Exercise description →
Please count the lines in the entries below that include the word "длин", and give only the number.

Saved entries
· · ·
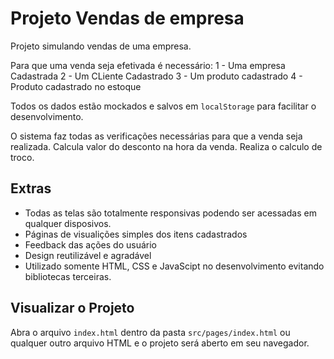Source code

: # Projeto Vendas de empresa

Projeto simulando vendas de uma empresa.

Para que uma venda seja efetivada é necessário:
 1 - Uma empresa Cadastrada
 2 - Um CLiente Cadastrado
 3 - Um produto cadastrado
 4 - Produto cadastrado no estoque

 Todos os dados estão mockados e salvos em `localStorage` para facilitar o desenvolvimento.

 O sistema faz todas as verificações necessárias para que a venda seja realizada.
 Calcula valor do desconto na hora da venda.
 Realiza o calculo de troco.

## Extras

- Todas as telas são totalmente responsivas podendo ser acessadas em qualquer disposivos.
- Páginas de visualições simples dos itens cadastrados
- Feedback das ações do usuário
- Design reutilizável e agradável
- Utilizado somente HTML, CSS e JavaScipt no desenvolvimento evitando bibliotecas terceiras.

## Visualizar o Projeto

Abra o arquivo `index.html` dentro da pasta `src/pages/index.html` ou qualquer outro arquivo HTML e
o projeto será aberto em seu navegador.
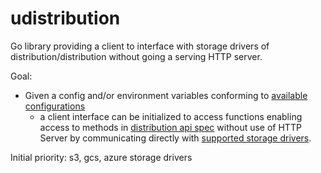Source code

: # udistribution
Go library providing a client to interface with storage drivers of distribution/distribution without going a serving HTTP server.

Goal:
- Given a config and/or environment variables conforming to [available configurations](https://docs.docker.com/registry/configuration/)
  - a client interface can be initialized to access functions enabling access to methods in [distribution api spec](https://github.com/opencontainers/distribution-spec/blob/main/spec.md#api) without use of HTTP Server by communicating directly with [supported storage drivers](https://docs.docker.com/registry/storage-drivers/).

Initial priority:
s3, gcs, azure storage drivers
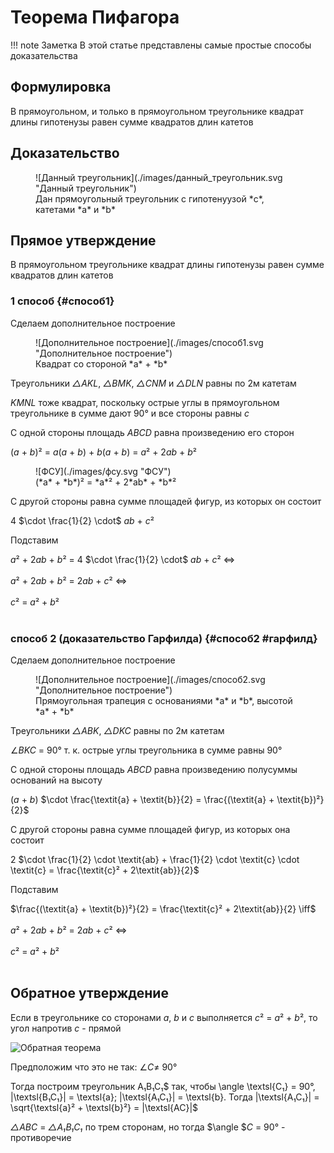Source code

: # Теорема Пифагора

!!! note Заметка
    В этой статье представлены самые простые способы доказательства

## Формулировка

В прямоугольном, и только в прямоугольном треугольнике квадрат длины гипотенузы равен сумме квадратов длин катетов

## Доказательство

<figure markdown="span">
    ![Данный треугольник](./images/данный_треугольник.svg "Данный треугольник")
    <figcaption>Дан прямоугольный треугольник с гипотенуузой *c*, катетами *a* и *b*</figcaption>
</figure>

## Прямое утверждение

В прямоугольном треугольнике квадрат длины гипотенузы равен сумме квадратов длин катетов

### 1 способ {#способ1}

Сделаем дополнительное построение

<figure markdown="span">
    ![Дополнительное построение](./images/способ1.svg "Дополнительное построение")
    <figcaption>Квадрат со стороной *a* + *b*</figcaption>
</figure>

Треугольники *△AKL*, *△BMK*, *△CNM* и *△DLN* равны по 2м катетам

*KMNL* тоже квадрат, поскольку острые углы в прямоугольном треугольнике в сумме дают 90° и все стороны равны *c*

С одной стороны площадь *ABCD* равна произведению его сторон 

(*a* + *b*)² = *a*(*a* + *b*) + *b*(*a* + *b*) = *a*² + 2*ab* + *b*²

<figure markdown="span">
    ![ФСУ](./images/фсу.svg "ФСУ")
    <figcaption>(*a* + *b*)² = *a*² + 2*ab* + *b*²</figcaption>
</figure>

С другой стороны равна сумме площадей фигур, из которых он состоит

 4 $\cdot \frac{1}{2} \cdot$ *ab* + *c*²

Подставим

*a*² + 2*ab* + *b*² = 4 $\cdot \frac{1}{2} \cdot$ *ab* + *c*² $\iff$ <br><br>
*a*² + 2*ab* + *b*² = 2*ab* + *c*² $\iff$ <br><br>
*c*² = *a*² + *b*² <br><br>

### способ 2 (доказательство Гарфилда) {#способ2 #гарфилд}

Сделаем дополнительное построение

<figure markdown="span">
    ![Дополнительное построение](./images/способ2.svg "Дополнительное построение")
    <figcaption>Прямоугольная трапеция с основаниями *a* и *b*, высотой *a* + *b*</figcaption>
</figure>

Треугольники *△ABK*, *△DKC* равны по 2м катетам

$\angle$*BKC* = 90° т. к. острые углы треугольника в сумме равны 90°

С одной стороны площадь *ABCD* равна произведению полусуммы оснований на высоту

(*a* + *b*) $\cdot \frac{\textit{a} + \textit{b}}{2} = \frac{(\textit{a} + \textit{b})²}{2}$

С другой стороны равна сумме площадей фигур, из которых она состоит

2 $\cdot \frac{1}{2} \cdot \textit{ab} + \frac{1}{2} \cdot \textit{c} \cdot \textit{c} = \frac{\textit{c}² + 2\textit{ab}}{2}$

Подставим

$\frac{(\textit{a} + \textit{b})²}{2} = \frac{\textit{c}² + 2\textit{ab}}{2} \iff$<br><br>
*a*² + 2*ab* + *b*² = 2*ab* + *c*² $\iff$ <br><br>
*c*² = *a*² + *b*² <br><br>

## Обратное утверждение

Если в треугольнике со сторонами *a*, *b* и *c* выполняется *c*² = *a*² + *b*², то угол напротив *c* - прямой


![Обратная теорема](./images/обратная.svg "Обратная теорема")

Предположим что это не так: $\angle C \neq$ 90°

Тогда построим треугольник A₁B₁C₁$ так, чтобы \angle \textsl{C₁} = 90°, |\textsl{B₁C₁}| = \textsl{a}; |\textsl{A₁C₁}| = \textsl{b}. Тогда |\textsl{A₁C₁}| = \sqrt{\textsl{a}² + \textsl{b}²} = |\textsl{AC}|$

*△ABC* = *△A₁B₁C₁* по трем сторонам, но тогда $\angle $*C* = 90° - противоречие


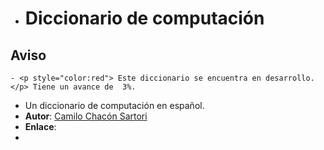 - # Diccionario de computación
## Aviso
	- <p style="color:red"> Este diccionario se encuentra en desarrollo.</p> Tiene un avance de  3%.
- Un diccionario de computación en español.
- **Autor**: [Camilo Chacón Sartori](https://camilochs.github.io/web/)
- **Enlace**:
-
· · ·
Reply to the exercise →
2